> Brief:
Return the data exactly, with all pictures removed.

______

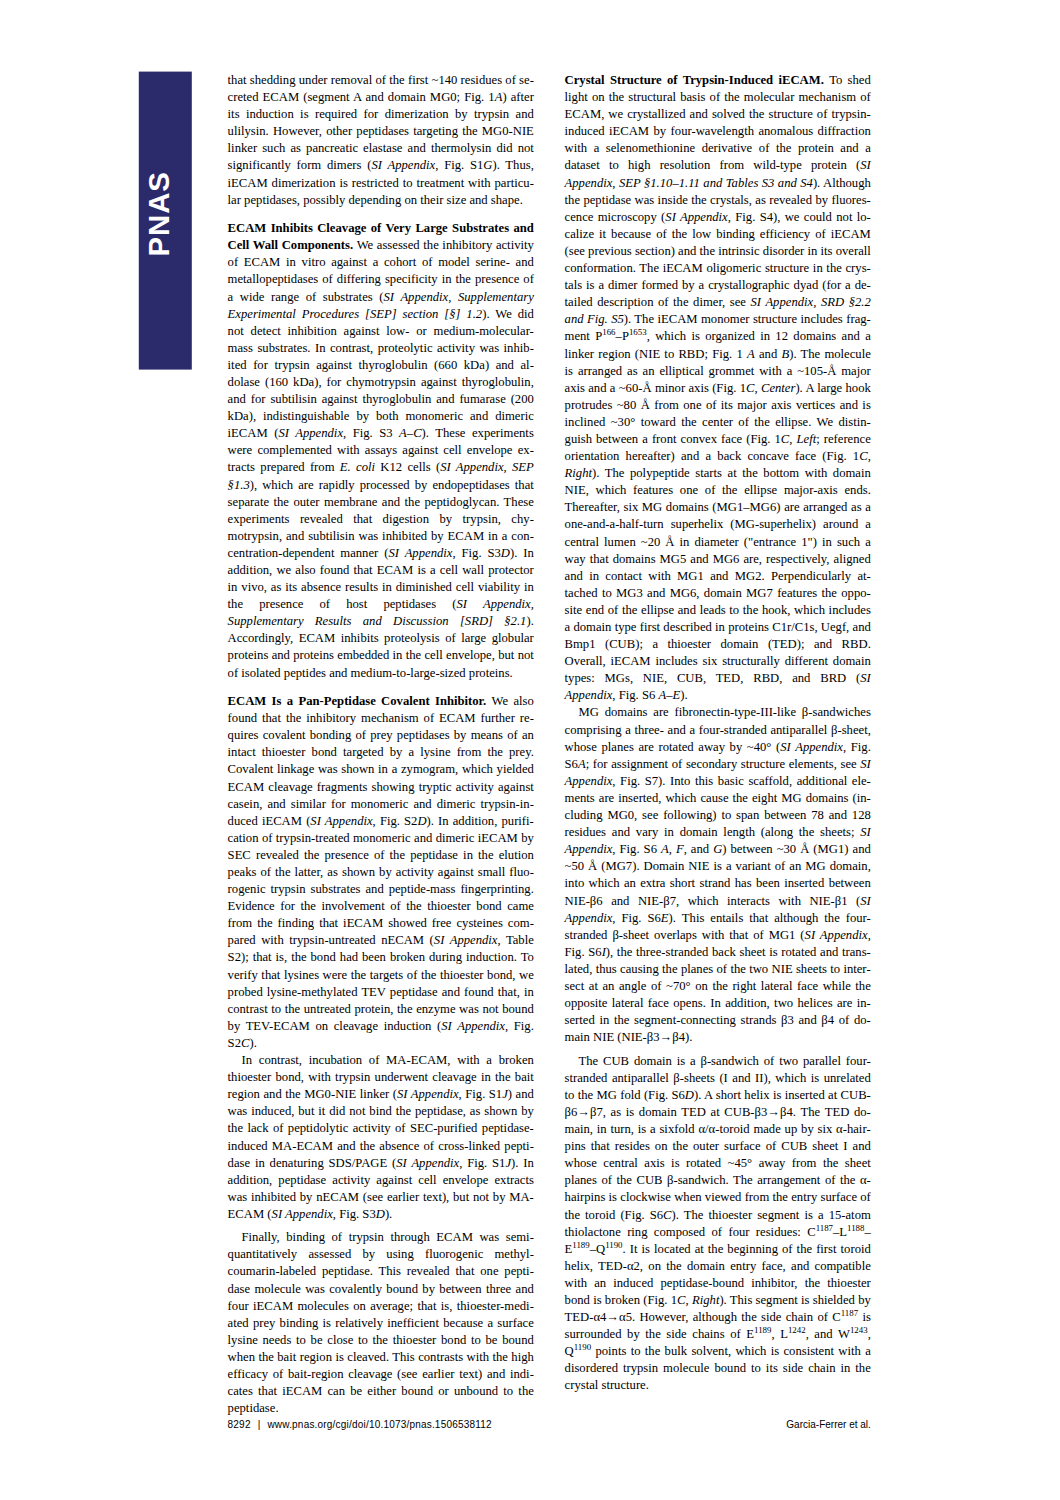PNAS
that shedding under removal of the first ~140 residues of secreted ECAM (segment A and domain MG0; Fig. 1A) after its induction is required for dimerization by trypsin and ulilysin. However, other peptidases targeting the MG0-NIE linker such as pancreatic elastase and thermolysin did not significantly form dimers (SI Appendix, Fig. S1G). Thus, iECAM dimerization is restricted to treatment with particular peptidases, possibly depending on their size and shape.
ECAM Inhibits Cleavage of Very Large Substrates and Cell Wall Components.
We assessed the inhibitory activity of ECAM in vitro against a cohort of model serine- and metallopeptidases of differing specificity in the presence of a wide range of substrates (SI Appendix, Supplementary Experimental Procedures [SEP] section [§] 1.2). We did not detect inhibition against low- or medium-molecular-mass substrates. In contrast, proteolytic activity was inhibited for trypsin against thyroglobulin (660 kDa) and aldolase (160 kDa), for chymotrypsin against thyroglobulin, and for subtilisin against thyroglobulin and fumarase (200 kDa), indistinguishable by both monomeric and dimeric iECAM (SI Appendix, Fig. S3 A–C). These experiments were complemented with assays against cell envelope extracts prepared from E. coli K12 cells (SI Appendix, SEP §1.3), which are rapidly processed by endopeptidases that separate the outer membrane and the peptidoglycan. These experiments revealed that digestion by trypsin, chymotrypsin, and subtilisin was inhibited by ECAM in a concentration-dependent manner (SI Appendix, Fig. S3D). In addition, we also found that ECAM is a cell wall protector in vivo, as its absence results in diminished cell viability in the presence of host peptidases (SI Appendix, Supplementary Results and Discussion [SRD] §2.1). Accordingly, ECAM inhibits proteolysis of large globular proteins and proteins embedded in the cell envelope, but not of isolated peptides and medium-to-large-sized proteins.
ECAM Is a Pan-Peptidase Covalent Inhibitor.
We also found that the inhibitory mechanism of ECAM further requires covalent bonding of prey peptidases by means of an intact thioester bond targeted by a lysine from the prey. Covalent linkage was shown in a zymogram, which yielded ECAM cleavage fragments showing tryptic activity against casein, and similar for monomeric and dimeric trypsin-induced iECAM (SI Appendix, Fig. S2D). In addition, purification of trypsin-treated monomeric and dimeric iECAM by SEC revealed the presence of the peptidase in the elution peaks of the latter, as shown by activity against small fluorogenic trypsin substrates and peptide-mass fingerprinting. Evidence for the involvement of the thioester bond came from the finding that iECAM showed free cysteines compared with trypsin-untreated nECAM (SI Appendix, Table S2); that is, the bond had been broken during induction. To verify that lysines were the targets of the thioester bond, we probed lysine-methylated TEV peptidase and found that, in contrast to the untreated protein, the enzyme was not bound by TEV-ECAM on cleavage induction (SI Appendix, Fig. S2C).
In contrast, incubation of MA-ECAM, with a broken thioester bond, with trypsin underwent cleavage in the bait region and the MG0-NIE linker (SI Appendix, Fig. S1J) and was induced, but it did not bind the peptidase, as shown by the lack of peptidolytic activity of SEC-purified peptidase-induced MA-ECAM and the absence of cross-linked peptidase in denaturing SDS/PAGE (SI Appendix, Fig. S1J). In addition, peptidase activity against cell envelope extracts was inhibited by nECAM (see earlier text), but not by MA-ECAM (SI Appendix, Fig. S3D).
Finally, binding of trypsin through ECAM was semiquantitatively assessed by using fluorogenic methylcoumarin-labeled peptidase. This revealed that one peptidase molecule was covalently bound by between three and four iECAM molecules on average; that is, thioester-mediated prey binding is relatively inefficient because a surface lysine needs to be close to the thioester bond to be bound when the bait region is cleaved. This contrasts with the high efficacy of bait-region cleavage (see earlier text) and indicates that iECAM can be either bound or unbound to the peptidase.
Crystal Structure of Trypsin-Induced iECAM.
To shed light on the structural basis of the molecular mechanism of ECAM, we crystallized and solved the structure of trypsin-induced iECAM by four-wavelength anomalous diffraction with a selenomethionine derivative of the protein and a dataset to high resolution from wild-type protein (SI Appendix, SEP §1.10–1.11 and Tables S3 and S4). Although the peptidase was inside the crystals, as revealed by fluorescence microscopy (SI Appendix, Fig. S4), we could not localize it because of the low binding efficiency of iECAM (see previous section) and the intrinsic disorder in its overall conformation. The iECAM oligomeric structure in the crystals is a dimer formed by a crystallographic dyad (for a detailed description of the dimer, see SI Appendix, SRD §2.2 and Fig. S5). The iECAM monomer structure includes fragment P166–P1653, which is organized in 12 domains and a linker region (NIE to RBD; Fig. 1 A and B). The molecule is arranged as an elliptical grommet with a ~105-Å major axis and a ~60-Å minor axis (Fig. 1C, Center). A large hook protrudes ~80 Å from one of its major axis vertices and is inclined ~30° toward the center of the ellipse. We distinguish between a front convex face (Fig. 1C, Left; reference orientation hereafter) and a back concave face (Fig. 1C, Right). The polypeptide starts at the bottom with domain NIE, which features one of the ellipse major-axis ends. Thereafter, six MG domains (MG1–MG6) are arranged as a one-and-a-half-turn superhelix (MG-superhelix) around a central lumen ~20 Å in diameter ("entrance 1") in such a way that domains MG5 and MG6 are, respectively, aligned and in contact with MG1 and MG2. Perpendicularly attached to MG3 and MG6, domain MG7 features the opposite end of the ellipse and leads to the hook, which includes a domain type first described in proteins C1r/C1s, Uegf, and Bmp1 (CUB); a thioester domain (TED); and RBD. Overall, iECAM includes six structurally different domain types: MGs, NIE, CUB, TED, RBD, and BRD (SI Appendix, Fig. S6 A–E).
MG domains are fibronectin-type-III-like β-sandwiches comprising a three- and a four-stranded antiparallel β-sheet, whose planes are rotated away by ~40° (SI Appendix, Fig. S6A; for assignment of secondary structure elements, see SI Appendix, Fig. S7). Into this basic scaffold, additional elements are inserted, which cause the eight MG domains (including MG0, see following) to span between 78 and 128 residues and vary in domain length (along the sheets; SI Appendix, Fig. S6 A, F, and G) between ~30 Å (MG1) and ~50 Å (MG7). Domain NIE is a variant of an MG domain, into which an extra short strand has been inserted between NIE-β6 and NIE-β7, which interacts with NIE-β1 (SI Appendix, Fig. S6E). This entails that although the four-stranded β-sheet overlaps with that of MG1 (SI Appendix, Fig. S6I), the three-stranded back sheet is rotated and translated, thus causing the planes of the two NIE sheets to intersect at an angle of ~70° on the right lateral face while the opposite lateral face opens. In addition, two helices are inserted in the segment-connecting strands β3 and β4 of domain NIE (NIE-β3→β4).
The CUB domain is a β-sandwich of two parallel four-stranded antiparallel β-sheets (I and II), which is unrelated to the MG fold (Fig. S6D). A short helix is inserted at CUB-β6→β7, as is domain TED at CUB-β3→β4. The TED domain, in turn, is a sixfold α/α-toroid made up by six α-hairpins that resides on the outer surface of CUB sheet I and whose central axis is rotated ~45° away from the sheet planes of the CUB β-sandwich. The arrangement of the α-hairpins is clockwise when viewed from the entry surface of the toroid (Fig. S6C). The thioester segment is a 15-atom thiolactone ring composed of four residues: C1187–L1188–E1189–Q1190. It is located at the beginning of the first toroid helix, TED-α2, on the domain entry face, and compatible with an induced peptidase-bound inhibitor, the thioester bond is broken (Fig. 1C, Right). This segment is shielded by TED-α4→α5. However, although the side chain of C1187 is surrounded by the side chains of E1189, L1242, and W1243, Q1190 points to the bulk solvent, which is consistent with a disordered trypsin molecule bound to its side chain in the crystal structure.
8292 | www.pnas.org/cgi/doi/10.1073/pnas.1506538112
Garcia-Ferrer et al.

______

> Task output:
PNAS
that shedding under removal of the first ~140 residues of secreted ECAM (segment A and domain MG0; Fig. 1A) after its induction is required for dimerization by trypsin and ulilysin. However, other peptidases targeting the MG0-NIE linker such as pancreatic elastase and thermolysin did not significantly form dimers (SI Appendix, Fig. S1G). Thus, iECAM dimerization is restricted to treatment with particular peptidases, possibly depending on their size and shape.
ECAM Inhibits Cleavage of Very Large Substrates and Cell Wall Components.
We assessed the inhibitory activity of ECAM in vitro against a cohort of model serine- and metallopeptidases of differing specificity in the presence of a wide range of substrates (SI Appendix, Supplementary Experimental Procedures [SEP] section [§] 1.2). We did not detect inhibition against low- or medium-molecular-mass substrates. In contrast, proteolytic activity was inhibited for trypsin against thyroglobulin (660 kDa) and aldolase (160 kDa), for chymotrypsin against thyroglobulin, and for subtilisin against thyroglobulin and fumarase (200 kDa), indistinguishable by both monomeric and dimeric iECAM (SI Appendix, Fig. S3 A–C). These experiments were complemented with assays against cell envelope extracts prepared from E. coli K12 cells (SI Appendix, SEP §1.3), which are rapidly processed by endopeptidases that separate the outer membrane and the peptidoglycan. These experiments revealed that digestion by trypsin, chymotrypsin, and subtilisin was inhibited by ECAM in a concentration-dependent manner (SI Appendix, Fig. S3D). In addition, we also found that ECAM is a cell wall protector in vivo, as its absence results in diminished cell viability in the presence of host peptidases (SI Appendix, Supplementary Results and Discussion [SRD] §2.1). Accordingly, ECAM inhibits proteolysis of large globular proteins and proteins embedded in the cell envelope, but not of isolated peptides and medium-to-large-sized proteins.
ECAM Is a Pan-Peptidase Covalent Inhibitor.
We also found that the inhibitory mechanism of ECAM further requires covalent bonding of prey peptidases by means of an intact thioester bond targeted by a lysine from the prey. Covalent linkage was shown in a zymogram, which yielded ECAM cleavage fragments showing tryptic activity against casein, and similar for monomeric and dimeric trypsin-induced iECAM (SI Appendix, Fig. S2D). In addition, purification of trypsin-treated monomeric and dimeric iECAM by SEC revealed the presence of the peptidase in the elution peaks of the latter, as shown by activity against small fluorogenic trypsin substrates and peptide-mass fingerprinting. Evidence for the involvement of the thioester bond came from the finding that iECAM showed free cysteines compared with trypsin-untreated nECAM (SI Appendix, Table S2); that is, the bond had been broken during induction. To verify that lysines were the targets of the thioester bond, we probed lysine-methylated TEV peptidase and found that, in contrast to the untreated protein, the enzyme was not bound by TEV-ECAM on cleavage induction (SI Appendix, Fig. S2C).
In contrast, incubation of MA-ECAM, with a broken thioester bond, with trypsin underwent cleavage in the bait region and the MG0-NIE linker (SI Appendix, Fig. S1J) and was induced, but it did not bind the peptidase, as shown by the lack of peptidolytic activity of SEC-purified peptidase-induced MA-ECAM and the absence of cross-linked peptidase in denaturing SDS/PAGE (SI Appendix, Fig. S1J). In addition, peptidase activity against cell envelope extracts was inhibited by nECAM (see earlier text), but not by MA-ECAM (SI Appendix, Fig. S3D).
Finally, binding of trypsin through ECAM was semiquantitatively assessed by using fluorogenic methylcoumarin-labeled peptidase. This revealed that one peptidase molecule was covalently bound by between three and four iECAM molecules on average; that is, thioester-mediated prey binding is relatively inefficient because a surface lysine needs to be close to the thioester bond to be bound when the bait region is cleaved. This contrasts with the high efficacy of bait-region cleavage (see earlier text) and indicates that iECAM can be either bound or unbound to the peptidase.
Crystal Structure of Trypsin-Induced iECAM.
To shed light on the structural basis of the molecular mechanism of ECAM, we crystallized and solved the structure of trypsin-induced iECAM by four-wavelength anomalous diffraction with a selenomethionine derivative of the protein and a dataset to high resolution from wild-type protein (SI Appendix, SEP §1.10–1.11 and Tables S3 and S4). Although the peptidase was inside the crystals, as revealed by fluorescence microscopy (SI Appendix, Fig. S4), we could not localize it because of the low binding efficiency of iECAM (see previous section) and the intrinsic disorder in its overall conformation. The iECAM oligomeric structure in the crystals is a dimer formed by a crystallographic dyad (for a detailed description of the dimer, see SI Appendix, SRD §2.2 and Fig. S5). The iECAM monomer structure includes fragment P166–P1653, which is organized in 12 domains and a linker region (NIE to RBD; Fig. 1 A and B). The molecule is arranged as an elliptical grommet with a ~105-Å major axis and a ~60-Å minor axis (Fig. 1C, Center). A large hook protrudes ~80 Å from one of its major axis vertices and is inclined ~30° toward the center of the ellipse. We distinguish between a front convex face (Fig. 1C, Left; reference orientation hereafter) and a back concave face (Fig. 1C, Right). The polypeptide starts at the bottom with domain NIE, which features one of the ellipse major-axis ends. Thereafter, six MG domains (MG1–MG6) are arranged as a one-and-a-half-turn superhelix (MG-superhelix) around a central lumen ~20 Å in diameter ("entrance 1") in such a way that domains MG5 and MG6 are, respectively, aligned and in contact with MG1 and MG2. Perpendicularly attached to MG3 and MG6, domain MG7 features the opposite end of the ellipse and leads to the hook, which includes a domain type first described in proteins C1r/C1s, Uegf, and Bmp1 (CUB); a thioester domain (TED); and RBD. Overall, iECAM includes six structurally different domain types: MGs, NIE, CUB, TED, RBD, and BRD (SI Appendix, Fig. S6 A–E).
MG domains are fibronectin-type-III-like β-sandwiches comprising a three- and a four-stranded antiparallel β-sheet, whose planes are rotated away by ~40° (SI Appendix, Fig. S6A; for assignment of secondary structure elements, see SI Appendix, Fig. S7). Into this basic scaffold, additional elements are inserted, which cause the eight MG domains (including MG0, see following) to span between 78 and 128 residues and vary in domain length (along the sheets; SI Appendix, Fig. S6 A, F, and G) between ~30 Å (MG1) and ~50 Å (MG7). Domain NIE is a variant of an MG domain, into which an extra short strand has been inserted between NIE-β6 and NIE-β7, which interacts with NIE-β1 (SI Appendix, Fig. S6E). This entails that although the four-stranded β-sheet overlaps with that of MG1 (SI Appendix, Fig. S6I), the three-stranded back sheet is rotated and translated, thus causing the planes of the two NIE sheets to intersect at an angle of ~70° on the right lateral face while the opposite lateral face opens. In addition, two helices are inserted in the segment-connecting strands β3 and β4 of domain NIE (NIE-β3→β4).
The CUB domain is a β-sandwich of two parallel four-stranded antiparallel β-sheets (I and II), which is unrelated to the MG fold (Fig. S6D). A short helix is inserted at CUB-β6→β7, as is domain TED at CUB-β3→β4. The TED domain, in turn, is a sixfold α/α-toroid made up by six α-hairpins that resides on the outer surface of CUB sheet I and whose central axis is rotated ~45° away from the sheet planes of the CUB β-sandwich. The arrangement of the α-hairpins is clockwise when viewed from the entry surface of the toroid (Fig. S6C). The thioester segment is a 15-atom thiolactone ring composed of four residues: C1187–L1188–E1189–Q1190. It is located at the beginning of the first toroid helix, TED-α2, on the domain entry face, and compatible with an induced peptidase-bound inhibitor, the thioester bond is broken (Fig. 1C, Right). This segment is shielded by TED-α4→α5. However, although the side chain of C1187 is surrounded by the side chains of E1189, L1242, and W1243, Q1190 points to the bulk solvent, which is consistent with a disordered trypsin molecule bound to its side chain in the crystal structure.
8292 | www.pnas.org/cgi/doi/10.1073/pnas.1506538112
Garcia-Ferrer et al.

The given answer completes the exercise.